Son las 15.30 y toco timbre. Baja la secretaria, dice que llegué temprano, que hay poca gente en la calle. Que por el paro no anda nadie.
Le recuerdo que era la hora indicada, mientras me siento algo molesto porque otra vez es posible que registraran mal el horario acordado.
-Recién llegó la otra paciente –me comenta.
Y confirmo la estupidez humana. O la zoncera. O desatención, o lo que pueda decirse de alguien que indica que se esté puntual, a una hora determinada, ni antes, ni después. Justo en un horario.
Que al momento de honrarlo cambia, porque otra paciente llega, o llueve, o vaya a saber qué pasa.
No digo nada mientras me hablo a mí mismo y siento ganas de verbalizar lo que considero conveniente callar.
Subo el ascensor esta vez en silencio. Hoy no hay chistes. No hay nada.
Pero esa es una nimiedad, el motivo mayor del enojo es que un diente que tenía perfecto se ha desplazado para atrás. Y la culpa, obviamente, es del espíritu santo, que aunque a uno no se le hubiera ocurrido nunca, también ejerce la tarea de desplazar dientes sin que se le requiera tal servicio.
Espero estoicamente media hora y escucho mi nombre.
Me levanto del sillón y camino hasta el consultorio. Llego cordial, con la mayor de las simpatías.

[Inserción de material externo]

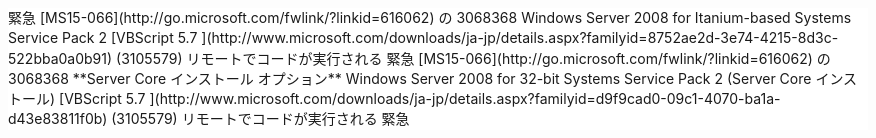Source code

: </td>
<td style="border:1px solid black;">
緊急

</td>
<td style="border:1px solid black;">
[MS15-066](http://go.microsoft.com/fwlink/?linkid=616062) の 3068368

</td>
</tr>
<tr>
<td style="border:1px solid black;">
Windows Server 2008 for Itanium-based Systems Service Pack 2

</td>
<td style="border:1px solid black;">
[VBScript 5.7 ](http://www.microsoft.com/downloads/ja-jp/details.aspx?familyid=8752ae2d-3e74-4215-8d3c-522bba0a0b91)  
(3105579)

</td>
<td style="border:1px solid black;">
リモートでコードが実行される

</td>
<td style="border:1px solid black;">
緊急

</td>
<td style="border:1px solid black;">
[MS15-066](http://go.microsoft.com/fwlink/?linkid=616062) の 3068368

</td>
</tr>
<tr>
<td style="border:1px solid black;" colspan="5">
**Server Core インストール オプション**

</td>
</tr>
<tr>
<td style="border:1px solid black;">
Windows Server 2008 for 32-bit Systems Service Pack 2 (Server Core インストール)

</td>
<td style="border:1px solid black;">
[VBScript 5.7 ](http://www.microsoft.com/downloads/ja-jp/details.aspx?familyid=d9f9cad0-09c1-4070-ba1a-d43e83811f0b)  
(3105579)

</td>
<td style="border:1px solid black;">
リモートでコードが実行される

</td>
<td style="border:1px solid black;">
緊急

Conversamos de cuestiones que atañen a la realidad y concordamos con algunas opiniones. Son pocas palabras pero suficientes como para generar un clima amistoso y no ir derecho al grano.

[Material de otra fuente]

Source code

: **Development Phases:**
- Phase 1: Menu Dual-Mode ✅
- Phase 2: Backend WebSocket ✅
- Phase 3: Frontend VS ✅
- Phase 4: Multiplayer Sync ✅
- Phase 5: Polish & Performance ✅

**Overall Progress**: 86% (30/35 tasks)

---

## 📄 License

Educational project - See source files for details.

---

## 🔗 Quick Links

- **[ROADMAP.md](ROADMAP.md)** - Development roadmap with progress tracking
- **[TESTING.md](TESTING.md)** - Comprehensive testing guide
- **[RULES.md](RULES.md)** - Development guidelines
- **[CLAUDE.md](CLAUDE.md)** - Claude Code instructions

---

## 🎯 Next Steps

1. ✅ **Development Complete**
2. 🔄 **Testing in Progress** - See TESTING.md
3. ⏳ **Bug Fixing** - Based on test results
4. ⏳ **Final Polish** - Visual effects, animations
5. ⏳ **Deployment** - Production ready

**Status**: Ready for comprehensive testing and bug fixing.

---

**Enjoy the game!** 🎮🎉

Me muestra un aparato para solucionar el problema. Lo observo, abro la boca. Lo prueba.
Es incómodo.
No digo nada, solo permanezco y le comento de otro problemita, que es que un diente está arriba del otro. Algo que tampoco tenía.
Escucho explicaciones espontáneas y cambiantes.
Hago las preguntas justas y precisas.
Percibo contradicciones elocuentes.
Y empiezo a pensar que estoy perdiendo el tiempo. Que es mejor terminar con el asunto de la ortodoncia cuanto antes y recuperar la situación que tenía.
-No quiero que te vayas desconforme –escucho.
Y explico en forma breve los motivos elocuentes de la disconformidad. Mientras me niego a aventurarme a nuevas e inciertas prácticas sugeridas, expresando el deseo de finalizar apenas se pueda con el tratamiento.
Recupero la cordialidad como puedo. Son pocas las palabras que restan, pero procuro que la persona no se sienta mal por su deficiente desempeño.
Fui yo el tonto que confió en un breve tratamiento para morigerar una pequeña desalineación. Y fue sin dudas el espíritu santo quien nos jugó una mala pasada a los dos.
Me llevo el enojo hasta el día siguiente.